Justin Elder said...

I think your information is not exactly correct unless I'm completely misinformed. After Josh Hancock's death there were a few teams including the Padres and White Sox and probably a couple more that limited the amount of alcohol in their clubhouse, not specifically the dugout. I believe alcohol is not allowed in the dugout.

This brings up another point. Let's assume alcohol is in the dugout. Is this different from Angel Cabrera smoking during the Master's this year. Both can act as calming influences,right? As long as they are taken in moderation?

Eric Olsen said...

thanks for the clarification on the facts of the case justin.

correct, this idea of "moderation" is why people don't seem to consider drinking a problem. Josh Hancock wasn't drinking in moderation. But, I can, so it's not a big deal.

But, if I was sniffing glue, would you say that there is an amount that I could sniff that would be ok? Or is it just the fact that one is acceptable?

Justin Elder said...

It's got to be that it is acceptable. Sniffing glue isn't acceptable even in moderation, or at least you don't see people sniffing glue just once.
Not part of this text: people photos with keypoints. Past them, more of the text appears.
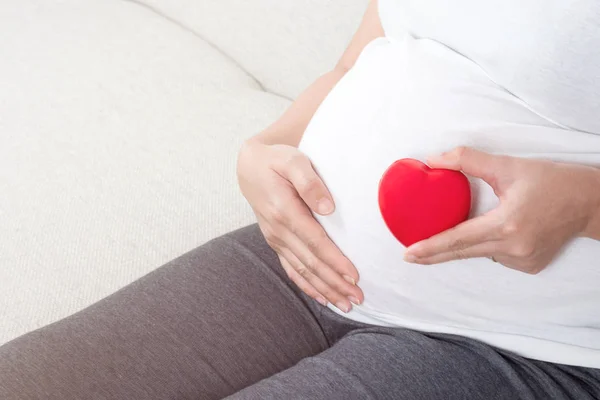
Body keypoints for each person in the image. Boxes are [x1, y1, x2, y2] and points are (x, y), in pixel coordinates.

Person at [1, 0, 599, 398]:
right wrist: (269, 146)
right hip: (302, 256)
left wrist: (585, 203)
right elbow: (365, 52)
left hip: (522, 345)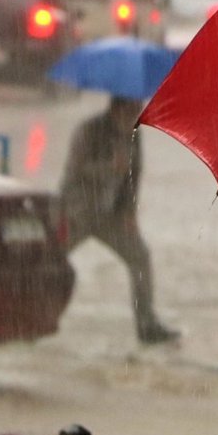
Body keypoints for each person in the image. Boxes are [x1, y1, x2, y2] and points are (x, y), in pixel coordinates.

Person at [60, 96, 179, 344]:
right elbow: (73, 173)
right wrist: (108, 167)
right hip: (77, 212)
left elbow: (135, 176)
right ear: (118, 108)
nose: (137, 113)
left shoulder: (135, 134)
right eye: (133, 109)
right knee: (50, 258)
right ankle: (27, 317)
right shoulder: (89, 130)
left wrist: (129, 212)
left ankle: (146, 324)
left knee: (140, 257)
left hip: (110, 214)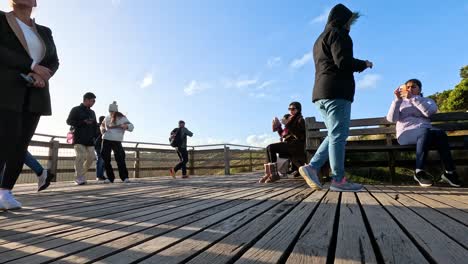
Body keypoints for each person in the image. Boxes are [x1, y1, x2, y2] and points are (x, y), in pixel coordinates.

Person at [299, 4, 373, 192]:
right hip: (336, 92)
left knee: (334, 134)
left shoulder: (320, 39)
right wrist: (363, 64)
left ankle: (313, 167)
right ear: (344, 21)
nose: (350, 26)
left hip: (320, 94)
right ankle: (338, 180)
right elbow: (343, 62)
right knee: (339, 135)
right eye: (350, 22)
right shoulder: (339, 34)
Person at [0, 0, 60, 210]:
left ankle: (6, 192)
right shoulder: (1, 19)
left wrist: (44, 75)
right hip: (6, 88)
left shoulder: (44, 31)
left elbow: (54, 60)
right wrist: (32, 65)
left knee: (20, 143)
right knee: (5, 139)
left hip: (35, 91)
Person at [386, 79, 462, 187]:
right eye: (407, 87)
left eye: (413, 87)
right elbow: (392, 119)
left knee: (440, 133)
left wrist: (413, 99)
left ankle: (449, 173)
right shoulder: (400, 102)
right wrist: (397, 100)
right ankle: (419, 172)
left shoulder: (428, 101)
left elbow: (428, 113)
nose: (410, 89)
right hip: (406, 134)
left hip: (426, 133)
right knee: (425, 132)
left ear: (420, 89)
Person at [260, 102, 306, 183]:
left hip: (296, 146)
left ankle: (274, 174)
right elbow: (283, 135)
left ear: (298, 110)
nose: (291, 111)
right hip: (289, 145)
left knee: (271, 147)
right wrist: (278, 127)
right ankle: (269, 173)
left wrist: (287, 125)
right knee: (268, 148)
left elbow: (300, 136)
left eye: (293, 109)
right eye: (289, 109)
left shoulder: (300, 120)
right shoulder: (290, 119)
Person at [66, 92, 98, 185]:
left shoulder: (92, 112)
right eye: (93, 100)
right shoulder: (75, 109)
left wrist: (95, 136)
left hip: (90, 139)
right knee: (81, 156)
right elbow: (68, 121)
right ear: (86, 100)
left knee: (92, 157)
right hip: (79, 137)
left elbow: (95, 125)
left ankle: (80, 174)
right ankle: (79, 177)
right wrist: (83, 122)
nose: (94, 102)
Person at [101, 101, 134, 183]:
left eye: (113, 111)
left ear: (116, 111)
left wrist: (125, 126)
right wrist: (102, 130)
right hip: (106, 139)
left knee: (120, 158)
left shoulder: (122, 117)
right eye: (110, 111)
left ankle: (124, 177)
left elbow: (132, 127)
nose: (111, 113)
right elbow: (101, 125)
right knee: (105, 158)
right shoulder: (107, 117)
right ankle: (110, 177)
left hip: (116, 140)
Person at [95, 116, 108, 183]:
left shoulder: (104, 127)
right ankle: (99, 176)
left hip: (103, 145)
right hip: (98, 145)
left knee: (103, 161)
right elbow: (98, 136)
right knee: (100, 159)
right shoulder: (97, 126)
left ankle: (101, 175)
Let's say that you liked the smell of mint leaves because it's relaxing, is that wrong to sniff mint leaves, probably not because it's acceptable. Alcohol and smoking is also acceptable even though hazardous to one's health if taken too much/too often/etc.

Almost completely unrelated, next year, I believe the U.S. Open is at Oakmont Country Club and they have a no smoking in public areas, including parks and Oakmont falls under that jurisdiction. It'll be interesting to see if Cabrera or Daly are not allowed to smoke there.

Anonymous said...

Yah, a decent amount of smoking does take place on the golf course (the paper I work for caught a ton of flak for putting a photo of a golfer smoking in the sports section, although it fit with the story).

As far as the question, I still say it is all about legality and social acceptability.